My Dad was no cook. On those occasions when my Mum was away he would make our dinner – starters of Campbells Cream of Mushroom Soup, main course of beans on toast and a Milky Bar for dessert. Looking back, tasks in our house were divided along very sexist lines, which would be frowned on today. Waiting for Mum to come home was like counting big sleeps to Christmas.

During ‘The Troubles’ Dad bought a boxer pup he called Tuzo. It was lost on us that Tuzo was the name of the British Army General in charge of security in Northern Ireland at the time. Tuzo also hated that Mum was away. When our wasted soup found its way into Tuzo’s bowl he too lost his appetite. We were blamed for showing him a bad example. When he was big enough he got treated to ‘Juicy Meaty Chunks’ and for a while he gobbled up all he could see. But even animals appreciate a balanced diet and before long his Juicy Meaty Chunks got left too.

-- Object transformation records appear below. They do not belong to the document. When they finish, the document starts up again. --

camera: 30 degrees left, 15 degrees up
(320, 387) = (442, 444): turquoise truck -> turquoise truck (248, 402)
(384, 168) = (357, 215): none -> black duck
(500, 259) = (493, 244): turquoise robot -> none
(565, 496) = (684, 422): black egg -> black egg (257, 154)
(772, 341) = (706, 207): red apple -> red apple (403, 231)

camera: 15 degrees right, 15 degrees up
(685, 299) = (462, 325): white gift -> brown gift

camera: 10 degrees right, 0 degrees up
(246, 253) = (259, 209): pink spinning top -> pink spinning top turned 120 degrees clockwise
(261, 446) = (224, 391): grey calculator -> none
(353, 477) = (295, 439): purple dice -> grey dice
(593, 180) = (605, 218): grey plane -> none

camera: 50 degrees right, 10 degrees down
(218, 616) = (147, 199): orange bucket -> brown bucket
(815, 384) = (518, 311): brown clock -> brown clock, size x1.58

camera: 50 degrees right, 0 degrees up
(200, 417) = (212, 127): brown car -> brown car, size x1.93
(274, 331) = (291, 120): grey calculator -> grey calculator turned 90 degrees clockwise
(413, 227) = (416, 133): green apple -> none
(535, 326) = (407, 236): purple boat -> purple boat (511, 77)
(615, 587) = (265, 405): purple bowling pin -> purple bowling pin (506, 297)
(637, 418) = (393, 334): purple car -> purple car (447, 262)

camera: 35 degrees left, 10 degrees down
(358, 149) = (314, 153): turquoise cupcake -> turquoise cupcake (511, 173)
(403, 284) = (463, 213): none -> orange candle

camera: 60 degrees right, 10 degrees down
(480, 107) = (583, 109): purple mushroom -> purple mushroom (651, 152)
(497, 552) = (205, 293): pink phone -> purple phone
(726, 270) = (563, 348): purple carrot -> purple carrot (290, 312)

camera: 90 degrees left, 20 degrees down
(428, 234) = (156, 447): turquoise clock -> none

In the 70s my siblings started committing matrimony and before long it was my turn. I relished my new diet of Juicy Meaty Chunks but soon enough I struggled to clean my bowl and it got taken away. I went hungry. I blame Tuzo for showing me a bad example.

Now in 2025 the world is still largely ignorant of the importance of nutrition and we’re bombarded with an array of challenging issues that defy resolution – from Washington to the Ukraine, from Gaza to Yemen etc. The diet is certainly varied but as a species we’re struggling to clean our bowl.  It’s as though our choices are now too varied. We’re treated to wars, poisoned food, water and air, famine, pharma, transgender mutations, uncontrolled immigration, net-zero nonsense with their useless windmills and solar panels and all budgetary controls out the window.

Running this circus we have a range of superheroes and elites (villains), who play musical chairs to distract us from their agenda of destruction. Pied Piper figures have us marching to unholy drums, believing that they can master the art of the deal or bomb the baddies into submission. It’s ‘Ordo Ab Chao’ and we’re not supposed to notice. For years we’ve been building our own cage as we usher in a Technocratic future dominated by AI. Perhaps we can create a computer clever enough to solve our problems? That implies that God’s design wasn’t good enough, which is bollocks of course.

So what’s to be done? A good first step would be to find stillness. When you want out of a hole you don’t dig it any deeper.  Constant frenetic activity is the way of the world but it’s a huge distraction from the present moment. Let’s do the sensible thing and pause while we weigh up the merits of Campbells Mushroom Soup Vs Juicy Meaty Chunks. Perhaps Dad wasn’t such a bad cook after all.